Let me rephrase that: it is TWO Japanese counters, not one. One counter is for minutes of time (fun, bun, pun) and the other counter for parts of a whole (bu, bun).

So the word 1分 may be "one minute," because ippun 一分 counts minutes, but it may also be "one part," because ichibu 一分 counts parts! This, of course, goes on and on: nifun 二分, "two minutes", nibun 二分, "two parts," sanpun 三分, "three minutes," sanbun 三分, "three parts."

But wait, to clarify, how many "parts" are we talking about? Well, it might be one-tenth, one-hundredth, one percent, or one whatever, depends on context. It might even be talking about halves or thirds, dividing in N parts.

For exampe, sanbun no ichi 3分の1 would be "1 of 3 parts," or "one third." But sanbun 3分 alone means only "3 parts," so it might be interpreted as 3 tenths, 3 percent, or 3 whatever depending on context.

Jyuubun 十分

On top of that, on top of being two counters, the bun 分 part also has to show up in a very, very misleading word: jyuubun 十分.

Because this thing is written the kanji for "ten," jyuu 十, it looks like it might say "ten minutes" or "10 parts,"  and it actually does, in fact, mean "10 parts;" "10 minutes" being jippun 十分, a different reading. But the problem is: jyuubun 十分, sometimes jyuubun 充分, most of the time means something else: "plenty."
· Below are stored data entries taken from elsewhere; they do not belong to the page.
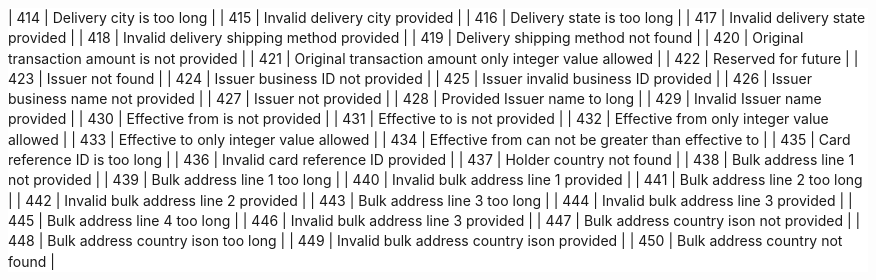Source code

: | 414  | Delivery city is too long                                                                                                                           |
| 415  | Invalid delivery city provided                                                                                                                      |
| 416  | Delivery state is too long                                                                                                                          |
| 417  | Invalid delivery state provided                                                                                                                     |
| 418  | Invalid delivery shipping method provided                                                                                                           |
| 419  | Delivery shipping method not found                                                                                                                  |
| 420  | Original transaction amount is not provided                                                                                                         |
| 421  | Original transaction amount only integer value allowed                                                                                              |
| 422  | Reserved for future                                                                                                                                 |
| 423  | Issuer not found                                                                                                                                    |
| 424  | Issuer business ID not provided                                                                                                                     |
| 425  | Issuer invalid business ID provided                                                                                                                 |
| 426  | Issuer business name not provided                                                                                                                   |
| 427  | Issuer not provided                                                                                                                                 |
| 428  | Provided Issuer name to long                                                                                                                        |
| 429  | Invalid Issuer name provided                                                                                                                        |
| 430  | Effective from is not provided                                                                                                                      |
| 431  | Effective to is not provided                                                                                                                        |
| 432  | Effective from only integer value allowed                                                                                                           |
| 433  | Effective to only integer value allowed                                                                                                             |
| 434  | Effective from can not be greater than effective to                                                                                                 |
| 435  | Card reference ID is too long                                                                                                                       |
| 436  | Invalid card reference ID provided                                                                                                                  |
| 437  | Holder country not found                                                                                                                            |
| 438  | Bulk address line 1 not provided                                                                                                                    |
| 439  | Bulk address line 1 too long                                                                                                                        |
| 440  | Invalid bulk address line 1 provided                                                                                                                |
| 441  | Bulk address line 2 too long                                                                                                                        |
| 442  | Invalid bulk address line 2 provided                                                                                                                |
| 443  | Bulk address line 3 too long                                                                                                                        |
| 444  | Invalid bulk address line 3 provided                                                                                                                |
| 445  | Bulk address line 4 too long                                                                                                                        |
| 446  | Invalid bulk address line 3 provided                                                                                                                |
| 447  | Bulk address country ison not provided                                                                                                              |
| 448  | Bulk address country ison too long                                                                                                                  |
| 449  | Invalid bulk address country ison provided                                                                                                          |
| 450  | Bulk address country not found                                                                                                                      |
Yes, it's that common word. kore de jyuubun desu これで十分です, "(with) this is enough," or "this is plenty." It's the only jyuubun you ever hear!

After that, the bun 分 reading also appears in the common word jibun 自分, "myself" or "oneself," which has nothing to do with minutes either.

Wakaru 分かる, Wakeru 分ける, Wakareru 分かれる

Next we have verbs. Because just being not one, but two counters wasn't ambiguous enough, so let's be 3 verbs too! Because why not!

The most common of the three is obviously wakaru 分かる. It's everywhere: wakaru na, wakaru ne, wakaru no. Literally everywhere every time said by everyone. An extremely common word. It means "to understand," or, "to be known" since it's intransitive. (you can't wakaru something)

Then we have wakeru 分ける, which has absolutely nothing to do with the above. It means "to divide" or "to split." Of all things! It can also mean to "separate" or even "to tell apart." But it looks like a goddamn conjugation of wakaru! Who could have guessed that wakaru and wakeru are two completely different words?

So you're reading a manga, chilling, and all of sudden someone "understands an apple in two;" What does that even mean?!

And next, of course, there's wakareru 分かれる, which also means "to divide" like wakeru 分ける. The difference? Well, wakeru is transitive (someone wakeru's something) while wakareru is intransitive (someone wakareru). So it's used to say, for example, that a path "branches" into two. Because you don't say someone "branched" the path into two. There's no object in the phrase, so it's intransitive.

Ukeru 受ける and Ukaru 受かる

In a similar vein, the words ukeru 受ける and ukaru 受かる look like conjugations or even maybe a transitive and intransitive version of each-other, but they are no such thing.

The common word, ukeru, means "to receive," and it's common enough to show up in compound verbs like uketoru 受け取る, "to receive and pick (an item)," uketomeru 受け止める, "to receive and stop (an attack)," etc.

Then we have ukaru 受かる. It has a very, very specific meaning. So specific one'd wonder why there's even a verb for that. The word ukaru means "to pass an examination," like a college one. And no, it doesn't means to "receive" an examination. It doesn't mean you may fail it after having ukaru'd it. The verb ukaru is specifically for having passed it.

Of course you can conjugate that verb. If you didn't pass the examination, for example, you could say its past negative form: ukaranakatta 受からなかった, "didn't pass."